The response should be an exact copy of the records, with the pictures removed.

(Stored data)
* * * *
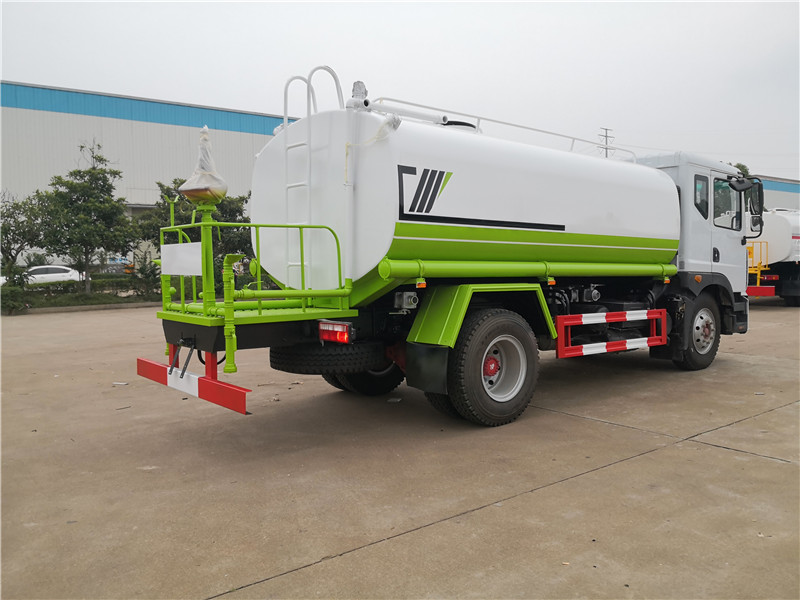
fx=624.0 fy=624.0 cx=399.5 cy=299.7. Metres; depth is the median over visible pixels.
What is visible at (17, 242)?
tree
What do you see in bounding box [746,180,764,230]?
side mirror
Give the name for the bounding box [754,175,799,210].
warehouse
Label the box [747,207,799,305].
tanker truck
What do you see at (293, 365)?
spare tire
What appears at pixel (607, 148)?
utility pole
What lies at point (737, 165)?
tree
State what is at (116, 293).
hedge
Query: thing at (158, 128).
warehouse
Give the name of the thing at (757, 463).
concrete pavement
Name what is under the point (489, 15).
sky
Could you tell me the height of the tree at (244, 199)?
4.508 m
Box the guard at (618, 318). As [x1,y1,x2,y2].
[554,309,667,357]
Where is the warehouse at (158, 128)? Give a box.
[0,81,290,273]
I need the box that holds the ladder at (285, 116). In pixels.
[282,65,346,288]
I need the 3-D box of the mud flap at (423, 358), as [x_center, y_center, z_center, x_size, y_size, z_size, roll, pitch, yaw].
[0.236,0.523,5.304,0.130,0.515,0.552,-3,5,-39]
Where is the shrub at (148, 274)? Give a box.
[132,253,162,299]
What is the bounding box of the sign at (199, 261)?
[160,242,202,275]
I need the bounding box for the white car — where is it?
[1,264,84,286]
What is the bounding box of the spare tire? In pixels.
[270,341,384,372]
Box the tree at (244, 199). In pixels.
[141,178,255,287]
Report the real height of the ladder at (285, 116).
2.088 m
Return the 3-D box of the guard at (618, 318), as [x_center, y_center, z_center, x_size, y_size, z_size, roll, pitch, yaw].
[2.313,0.339,6.678,1.992,0.423,0.183,-3,5,-39]
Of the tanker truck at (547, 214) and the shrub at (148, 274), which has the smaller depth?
the tanker truck at (547, 214)
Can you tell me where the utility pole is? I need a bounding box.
[598,127,614,157]
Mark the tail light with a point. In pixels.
(323, 333)
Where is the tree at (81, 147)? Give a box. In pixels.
[31,140,136,293]
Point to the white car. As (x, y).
(43, 274)
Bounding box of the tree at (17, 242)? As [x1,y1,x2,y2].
[0,189,48,271]
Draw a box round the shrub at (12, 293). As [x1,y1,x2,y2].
[0,266,29,313]
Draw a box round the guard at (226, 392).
[135,353,248,413]
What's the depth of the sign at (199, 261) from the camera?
5.26 m
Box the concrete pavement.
[0,301,799,599]
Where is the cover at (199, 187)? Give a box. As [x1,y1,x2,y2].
[180,125,226,205]
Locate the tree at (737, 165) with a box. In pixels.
[726,162,750,178]
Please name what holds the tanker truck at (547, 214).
on the concrete pavement
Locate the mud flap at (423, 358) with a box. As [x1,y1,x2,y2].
[405,341,450,393]
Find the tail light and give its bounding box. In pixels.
[317,320,351,343]
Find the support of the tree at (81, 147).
on the ground
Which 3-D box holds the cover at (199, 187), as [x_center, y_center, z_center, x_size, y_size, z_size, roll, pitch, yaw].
[-1.727,-1.187,5.494,0.392,0.763,0.417,-3,5,-39]
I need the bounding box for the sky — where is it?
[0,0,799,181]
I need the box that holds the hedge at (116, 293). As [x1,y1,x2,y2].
[2,273,159,310]
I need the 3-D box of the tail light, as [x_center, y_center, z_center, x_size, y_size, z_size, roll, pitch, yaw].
[-0.554,0.253,5.167,0.169,0.168,0.408,-3,5,-39]
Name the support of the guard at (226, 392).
attached to the tanker truck at (547, 214)
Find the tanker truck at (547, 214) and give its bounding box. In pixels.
[135,62,750,426]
* * * *
#### SOLUTION TO THIS TASK
fx=624.0 fy=624.0 cx=399.5 cy=299.7. Metres; depth is the median over visible pixels.
What is visible at (17, 242)?
tree
What do you see in bounding box [746,180,764,230]?
side mirror
Give the name for the bounding box [754,175,799,210].
warehouse
Label the box [747,207,799,305].
tanker truck
What do you see at (293, 365)?
spare tire
What appears at pixel (607, 148)?
utility pole
What lies at point (737, 165)?
tree
State what is at (116, 293).
hedge
Query: thing at (158, 128).
warehouse
Give the name of the thing at (757, 463).
concrete pavement
Name what is under the point (489, 15).
sky
Could you tell me the height of the tree at (244, 199)?
4.508 m
Box the guard at (618, 318). As [x1,y1,x2,y2].
[554,309,667,357]
Where is the warehouse at (158, 128)? Give a box.
[0,81,290,273]
I need the box that holds the ladder at (285, 116). In pixels.
[282,65,346,288]
I need the 3-D box of the mud flap at (423, 358), as [x_center, y_center, z_center, x_size, y_size, z_size, roll, pitch, yaw].
[0.236,0.523,5.304,0.130,0.515,0.552,-3,5,-39]
Where is the shrub at (148, 274)? Give a box.
[132,253,162,299]
What is the bounding box of the sign at (199, 261)?
[160,242,202,275]
I need the bounding box for the white car — where is it?
[1,264,84,286]
What is the bounding box of the spare tire? In pixels.
[270,341,384,372]
Box the tree at (244, 199). In pixels.
[141,178,255,287]
Report the real height of the ladder at (285, 116).
2.088 m
Return the 3-D box of the guard at (618, 318), as [x_center, y_center, z_center, x_size, y_size, z_size, roll, pitch, yaw].
[2.313,0.339,6.678,1.992,0.423,0.183,-3,5,-39]
Of the tanker truck at (547, 214) and the shrub at (148, 274), which has the smaller depth?
the tanker truck at (547, 214)
Can you tell me where the utility pole is? I need a bounding box.
[598,127,614,157]
Mark the tail light with a point. In pixels.
(323, 333)
Where is the tree at (81, 147)? Give a box. In pixels.
[31,140,136,293]
Point to the white car. As (x, y).
(43, 274)
Bounding box of the tree at (17, 242)? As [x1,y1,x2,y2].
[0,189,48,271]
Draw a box round the shrub at (12, 293). As [x1,y1,x2,y2].
[0,266,29,313]
Draw a box round the guard at (226, 392).
[135,353,248,413]
What's the depth of the sign at (199, 261) from the camera?
5.26 m
Box the concrete pavement.
[0,301,799,599]
Where is the cover at (199, 187)? Give a box. As [x1,y1,x2,y2].
[180,125,226,205]
Locate the tree at (737, 165) with a box. In pixels.
[726,162,750,178]
Please name what holds the tanker truck at (547, 214).
on the concrete pavement
Locate the mud flap at (423, 358) with a box. As [x1,y1,x2,y2].
[405,341,450,393]
Find the tail light and give its bounding box. In pixels.
[317,320,351,343]
Find the support of the tree at (81, 147).
on the ground
Which 3-D box holds the cover at (199, 187), as [x_center, y_center, z_center, x_size, y_size, z_size, roll, pitch, yaw].
[-1.727,-1.187,5.494,0.392,0.763,0.417,-3,5,-39]
I need the bounding box for the sky — where is it?
[0,0,799,181]
I need the box that holds the hedge at (116, 293). As [x1,y1,x2,y2].
[2,273,159,310]
I need the 3-D box of the tail light, as [x_center, y_center, z_center, x_size, y_size, z_size, roll, pitch, yaw].
[-0.554,0.253,5.167,0.169,0.168,0.408,-3,5,-39]
Name the support of the guard at (226, 392).
attached to the tanker truck at (547, 214)
Find the tanker truck at (547, 214) and give its bounding box. In pixels.
[135,62,750,426]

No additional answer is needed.